Após 54 anos, Cuba reabre embaixada nos EUA

Redação DM

Publicado em 22 de julho de 2015 às 02:19 | Atualizado há 11 anos

Nasser Najar,Especial para Mundo

Segunda-feira (20) foi um dia histórico para mais um capítulo da renovada relação entre Cuba e EUA. A embaixada cubana foi reaberta em Washington e retomou suas atividades normais. Em janeiro de 1961, o prédio cubano foi fechado e suas atividades encerradas devido ao conflito das duas nações durante os tempos de Guerra Fria.
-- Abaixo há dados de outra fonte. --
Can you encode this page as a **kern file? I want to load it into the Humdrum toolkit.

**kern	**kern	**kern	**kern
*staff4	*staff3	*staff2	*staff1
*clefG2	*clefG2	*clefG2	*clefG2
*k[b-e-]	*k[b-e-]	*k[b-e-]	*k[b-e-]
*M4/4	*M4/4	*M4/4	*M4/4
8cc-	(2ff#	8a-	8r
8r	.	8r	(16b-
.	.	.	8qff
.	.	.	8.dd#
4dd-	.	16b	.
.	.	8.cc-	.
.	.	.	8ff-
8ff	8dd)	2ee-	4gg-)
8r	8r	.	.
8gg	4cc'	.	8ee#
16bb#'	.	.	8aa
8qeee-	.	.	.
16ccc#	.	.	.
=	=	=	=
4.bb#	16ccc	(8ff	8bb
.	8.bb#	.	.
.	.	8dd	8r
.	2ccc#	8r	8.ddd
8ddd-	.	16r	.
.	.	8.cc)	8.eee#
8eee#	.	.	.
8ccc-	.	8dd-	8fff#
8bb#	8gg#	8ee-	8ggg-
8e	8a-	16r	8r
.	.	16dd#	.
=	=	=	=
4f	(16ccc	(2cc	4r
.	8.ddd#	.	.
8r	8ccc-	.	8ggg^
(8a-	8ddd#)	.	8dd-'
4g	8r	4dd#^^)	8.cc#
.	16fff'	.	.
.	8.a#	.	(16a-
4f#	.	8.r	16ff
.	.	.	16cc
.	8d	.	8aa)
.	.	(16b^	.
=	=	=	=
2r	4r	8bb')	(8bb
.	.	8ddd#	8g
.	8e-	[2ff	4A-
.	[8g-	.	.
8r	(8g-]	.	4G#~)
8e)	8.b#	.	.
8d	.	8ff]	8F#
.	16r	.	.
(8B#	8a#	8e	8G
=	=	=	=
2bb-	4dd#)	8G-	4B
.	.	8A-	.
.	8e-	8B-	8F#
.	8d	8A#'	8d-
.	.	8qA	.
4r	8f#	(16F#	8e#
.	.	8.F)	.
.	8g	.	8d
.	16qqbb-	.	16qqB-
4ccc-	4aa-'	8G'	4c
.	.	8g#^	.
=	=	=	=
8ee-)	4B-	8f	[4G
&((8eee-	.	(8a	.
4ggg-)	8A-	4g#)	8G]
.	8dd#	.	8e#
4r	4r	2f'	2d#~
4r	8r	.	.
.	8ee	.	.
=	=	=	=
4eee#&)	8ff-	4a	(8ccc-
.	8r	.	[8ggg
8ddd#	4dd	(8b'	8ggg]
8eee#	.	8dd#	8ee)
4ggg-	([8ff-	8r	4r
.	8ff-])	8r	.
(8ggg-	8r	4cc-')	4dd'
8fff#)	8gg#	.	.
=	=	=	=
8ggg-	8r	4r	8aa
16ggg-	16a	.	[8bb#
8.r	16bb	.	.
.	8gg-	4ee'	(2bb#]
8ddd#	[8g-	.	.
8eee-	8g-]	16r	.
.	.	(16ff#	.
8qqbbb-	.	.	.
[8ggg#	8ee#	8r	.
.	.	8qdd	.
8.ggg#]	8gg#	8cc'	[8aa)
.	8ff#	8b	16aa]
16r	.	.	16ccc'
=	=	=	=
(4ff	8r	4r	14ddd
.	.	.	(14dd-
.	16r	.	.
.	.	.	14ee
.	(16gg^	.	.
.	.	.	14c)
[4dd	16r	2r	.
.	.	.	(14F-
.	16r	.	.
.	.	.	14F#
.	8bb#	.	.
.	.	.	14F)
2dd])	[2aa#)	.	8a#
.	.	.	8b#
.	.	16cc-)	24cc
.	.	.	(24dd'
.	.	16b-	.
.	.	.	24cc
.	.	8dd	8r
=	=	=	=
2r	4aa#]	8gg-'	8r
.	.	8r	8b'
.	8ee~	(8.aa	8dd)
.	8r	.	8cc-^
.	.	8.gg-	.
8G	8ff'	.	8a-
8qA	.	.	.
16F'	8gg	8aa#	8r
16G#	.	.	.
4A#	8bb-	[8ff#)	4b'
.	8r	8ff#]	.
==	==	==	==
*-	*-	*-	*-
Em 1977 foi reaberto como escritório de interesses e a área ficou sob administração do governo tcheco e mais tarde do governo suíço.

A cerimônia de reabertura foi realizada sobre os olhos de jornalistas do mundo inteiro que puderam ver a bandeira cubana sendo hasteada e a execução do hino nacional. O público gritava o nome do líder Fidel Castro e palavras de ordem pedindo o fim do embargo econômico. O evento contou com mais de 500 convidados e 30 membros da delegação cubana.

O ministro de Relações Exteriores de Cuba, Bruno Rodriguez, discursou pedindo a devolução da área da famosa prisão de Guantánamo, pelo fim do embargo econômico e ainda exaltou Fidel Castro e sua luta histórica. Em seu discurso frisou a disposição do seu governo em melhorar essa relação sem perder sua soberania.

A sede centenária é um prédio que começou a ser construído em 1916. Tem estilo neoclássico francês, vitrais, escadaria de mármore e possui um bar batizado com o nome do grande jornalista e escritor Ernest Hemingway. Este americano vencedor do prêmio Nobel de literatura morou em Cuba e era notório boêmio.

 

Nova Relação

Em dezembro de 2014, Barack Obama e o presidente Raúl Castro, irmão mais novo de Fidel, retomaram as relações diplomáticas. No entanto, o embargo econômico continua vigente e não tem previsão para acabar. Nesse novo processo de abertura política, o secretário de Estado americano, John Kerry, também irá reabrir a embaixada americana em Havana. A viagem está marcada para o dia 14 de agosto e John Kerry içará a bandeira dos EUA oficializando a embaixada, que atualmente funciona como escritório de interesses.